Richard Walsh wrote:

All,

Could those of you who have perhaps used or researched the general
purpose use of GPUs (vendors, buyers, builders) to augment the data-
parallel compute power of your clusters add, subtract, and/or comment
on the following summary of the current options in this area?  What have
I failed to realize? What other vendors are out there? How difficult are the
programming environments to use?  What performance gains have you
observed?  Do you forecast Cell-based COTS-like clusters?  Interface
issues wtih MPI? Etc.

Thanks in advance ...

rbw

GPGPU compute space options micro-summary:

Option 1:

  Purchase high-performance graphics cards (Geforce, Radeon)
  for ~$400, drop them into your PCI-X slot (PCI-e soon to be
  available, learn some Cg programming, and you're ready to get
10s of additional Gflops per node if you have stream-able kernels. You are limited to 32-bit floating-point (and maybe non-IEEE).
  Also limited by the input/output bandwidth asymmetry of the
  graphics cards and its rigid, compute pipeline with limited conditional
  capability and programmability.

Option 2:

 Purchase ClearSpeed Array processing cards and software for your
 cluster (much more expensive, how much?) to get ~50 Gflops of additional
compute power on steam-able kernels, programming environment is presumably better (is it?), you get full IEEE 64-bit floating point. Do you have the same
 bandwidth asymmetry issues?


Well I work for Clearspeed, so I can give some factual information on our product, but I will refrain from any hard cell (sic).

Each board has 1GB of memory and 2 CPUs. Each CPU has a serial unit and 96 SIMD parallel units (PEs). Each PE has both 64-bit IEEE FP add and multiply units and because of VLIW can issue a fused Muladd at a rate of one every clock tick. The CPU clocks at 250MHz - this keeps the power consumption down to only 25W per dual-cpu board. So theoretical peak performance is 96GF per board, but for marketing reasons we quote the more realistic 50GF that you might expect to see from a real app. (albeit well tuned).

If you just do DGEMM or say 2D FFTs, then the libraries are already there - just change your LD_LIBRARY_PATH and it will intercept those ACML and FFTW calls.
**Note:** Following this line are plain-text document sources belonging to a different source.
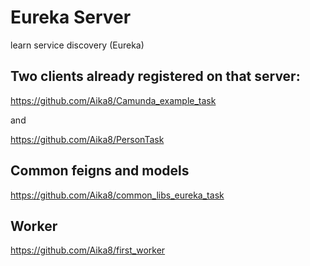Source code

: # Eureka Server
learn service discovery (Eureka)

## Two clients already registered on that server:

https://github.com/Aika8/Camunda_example_task 

and 

https://github.com/Aika8/PersonTask

## Common feigns and models 

https://github.com/Aika8/common_libs_eureka_task

## Worker

https://github.com/Aika8/first_worker
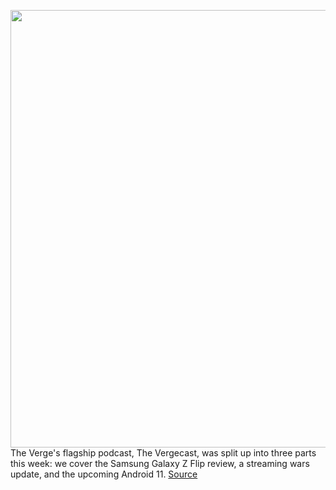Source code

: <img src='https://cdn.vox-cdn.com/thumbor/iFt6HNi1-P_qs3pNm5uDAxm-pB0=/0x0:2040x1360/1200x800/filters:focal(857x517:1183x843)/cdn.vox-cdn.com/uploads/chorus_image/image/66350506/vpavic_190731_3909_0149.0.jpg' width='700px' /><br/>
The Verge's flagship podcast, The Vergecast, was split up into three parts this week: we cover the Samsung Galaxy Z Flip review, a streaming wars update, and the upcoming Android 11.
<a href='https://www.theverge.com/2020/2/21/21146982/podcast-galaxy-z-flip-review-vergecast-android-11-preview-streaming'> Source <a/>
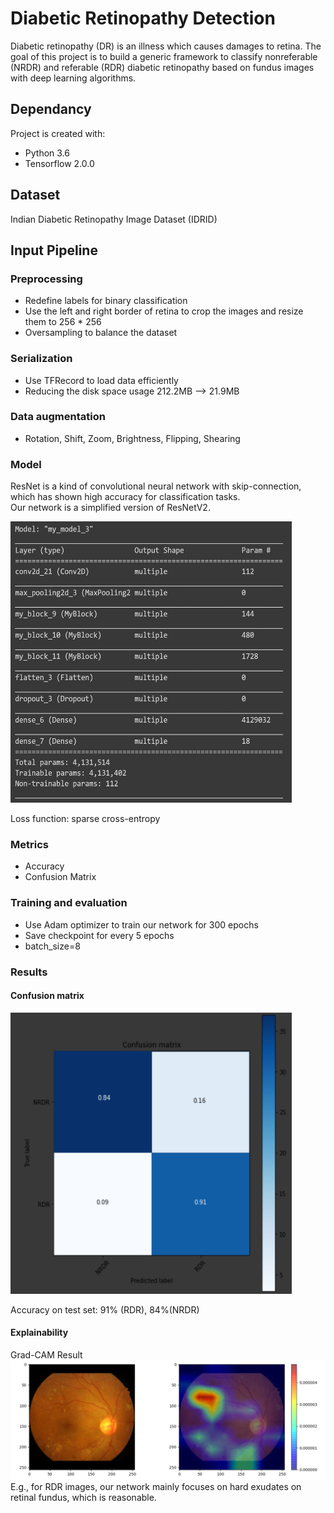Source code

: # Diabetic Retinopathy Detection

Diabetic retinopathy (DR) is an illness which causes damages to retina.
The goal of this project is to build a generic framework to classify nonreferable (NRDR) and referable (RDR) diabetic retinopathy based on fundus images with deep learning algorithms.


## Dependancy
Project is created with:
- Python 3.6
- Tensorflow 2.0.0

## Dataset
Indian Diabetic Retinopathy Image Dataset (IDRID)

## Input Pipeline
### Preprocessing
* Redefine labels for binary classification
* Use the left and right border of retina to crop the images and resize them to 256 * 256
* Oversampling to balance the dataset
### Serialization
* Use TFRecord to load data efficiently
* Reducing the disk space usage 212.2MB --> 21.9MB 
### Data augmentation
* Rotation, Shift, Zoom, Brightness, Flipping, Shearing
### Model
ResNet is a kind of convolutional neural network with skip-connection, which has shown high accuracy for classification tasks.   
Our network is a simplified version of ResNetV2.

<img width="450" height="450" src="https://github.com/Yii99/Diabetic-Algorithm/blob/main/restnet.png"/> 

Loss function: sparse cross-entropy
### Metrics
* Accuracy
* Confusion Matrix

### Training and evaluation
* Use Adam optimizer to train our network for 300 epochs
* Save checkpoint for every 5 epochs
* batch_size=8

### Results
#### Confusion matrix
<img width="450" height="450" src="https://github.com/Yii99/Diabetic-Algorithm/blob/main/cm.png"/> 

Accuracy on test set: 91% (RDR), 84%(NRDR)
#### Explainability  
Grad-CAM Result
![deepv](https://github.com/Yii99/Diabetic-Algorithm/blob/main/gc.png)  
E.g., for RDR images, our network mainly focuses on hard exudates on retinal fundus, which is reasonable. 

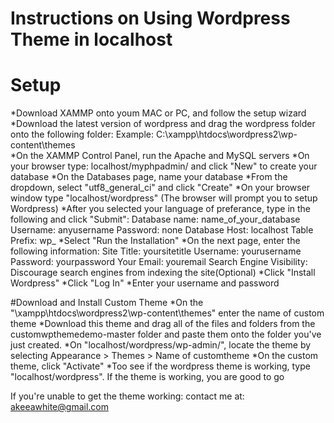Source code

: # Instructions on Using Wordpress Theme in localhost

# Setup
*Download XAMMP onto youm MAC or PC, and follow the setup wizard
*Download the latest version of wordpress and drag the wordpress folder onto the following folder:
 Example: C:\xampp\htdocs\wordpress2\wp-content\themes\
*On the XAMMP Control Panel, run the Apache and MySQL servers
*On your browser type: localhost/myphpadmin/ and click "New" to create your database
*On the Databases page, name your database
*From the dropdown, select "utf8_general_ci" and click "Create"
*On your browser window type "localhost/wordpress" (The browser will prompt you to setup Wordpress)
*After you selected your language of preferance, type in the following and click "Submit":
 Database name: name_of_your_database
 Username: anyusername
 Password: none
 Database Host: localhost
 Table Prefix: wp_
*Select "Run the Installation"
*On the next page, enter the following information:
Site Title: yoursitetitle
Username: yourusername
Password: yourpassword
Your Email: youremail
Search Engine Visibility: Discourage search engines from indexing the site(Optional)
*Click "Install Wordpress"
*Click "Log In"
*Enter your username and password

#Download and Install Custom Theme
*On the "\xampp\htdocs\wordpress2\wp-content\themes\" enter the name of custom theme
*Download this theme and drag all of the files and folders from the customwpthemedemo-master folder and paste them onto the folder you've just created.
*On "localhost/wordpress/wp-admin/", locate the theme by selecting Appearance > Themes > Name of customtheme
*On the custom theme, click "Activate"
*Too see if the wordpress theme is working, type "localhost/wordpress". If the theme is working, you are good to go

If you're unable to get the theme working: contact me at: akeeawhite@gmail.com

 

 

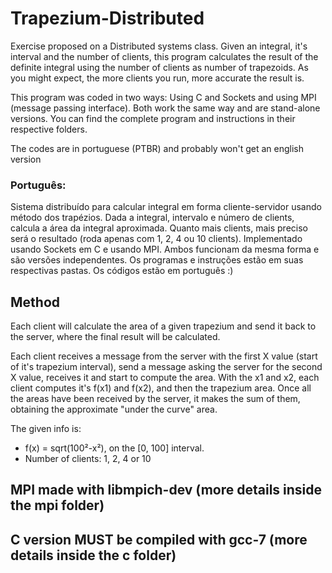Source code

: # Trapezium-Distributed
Exercise proposed on a Distributed systems class. Given an integral, it's interval and the number of clients, this program calculates the result of the definite integral using the number of clients as number of trapezoids. As you might expect, the more clients you run, more accurate the result is.

This program was coded in two ways: Using C and Sockets and using MPI (message passing interface).
Both work the same way and are stand-alone versions. You can find the complete program and instructions in their respective folders.

The codes are in portuguese (PTBR) and probably won't get an english version

### Português:
Sistema distribuído para calcular integral em forma cliente-servidor usando método dos trapézios. Dada a integral, intervalo e número de clients, calcula a área da integral aproximada. Quanto mais clients, mais preciso será o resultado (roda apenas com 1, 2, 4 ou 10 clients). 
Implementado usando Sockets em C e usando MPI. Ambos funcionam da mesma forma e são versões independentes. Os programas e instruções estão em suas respectivas pastas.
Os códigos estão em português :)

## Method
Each client will calculate the area of a given trapezium and send it back to the server, where the final result will be calculated.

Each client receives a message from the server with the first X value (start of it's trapezium interval), send a message asking the server for the second X value, receives it and start to compute the area.
With the x1 and x2, each client computes it's f(x1) and f(x2), and then the trapezium area. 
Once all the areas have been received by the server, it makes the sum of them, obtaining the approximate "under the curve" area.

The given info is:
- f(x) = sqrt(100²-x²), on the [0, 100] interval.
- Number of clients: 1, 2, 4 or 10

## MPI made with libmpich-dev (more details inside the mpi folder)
## C version MUST be compiled with gcc-7 (more details inside the c folder)

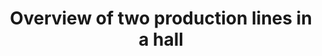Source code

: ---
layout: article
title: Overview of two production lines in a hall
description: 
  - This template contains the status of two production lines in one hall. It shows the number of pieces already produced and how many parts are missing for the target quantity. In addition, the quality is indicated by displaying the number of misproduction.
lang: cn
weight: 1100
isDraft: true
ref: Production-Lines-Status-Quality
category:
  - Production
  - Shopfloor
image: Production-Lines-Status-Quality_CN.png
image_thumbnail: Production-Lines-Status-Quality_CNthumbnail.png
download: Production-Lines-Status-Quality_CN.pbmx
overview_description:
overview_benefits:
overview_data_sources:
---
If what you do is different - then there is a C compiler for the board. Standard C - just with a prefix of 'poly' before any variable that you want to have 96 instances rather than just one, and of course parallel implementations on sin(), sqrt() et al.

In your host application - you just use the provided API to initialise one or more boards, load a binary onto it, send data across and launch your preloaded binary, then poll to read the results back as they are generated.

reads and writes to the board's memory should be close to whatever your PCIx/PCIe chipset can sustain.

on yes and the list price is $8000 - yes a bit more that your GEForce.


Dr. Daniel Kidger, Technical Consultant, Clearspeed plc, Bristol UK
E: [EMAIL PROTECTED]
T: +44 117 317 2030
M: +44 7738 458742
"Write a wise saying and your name will live forever." - Anonymous.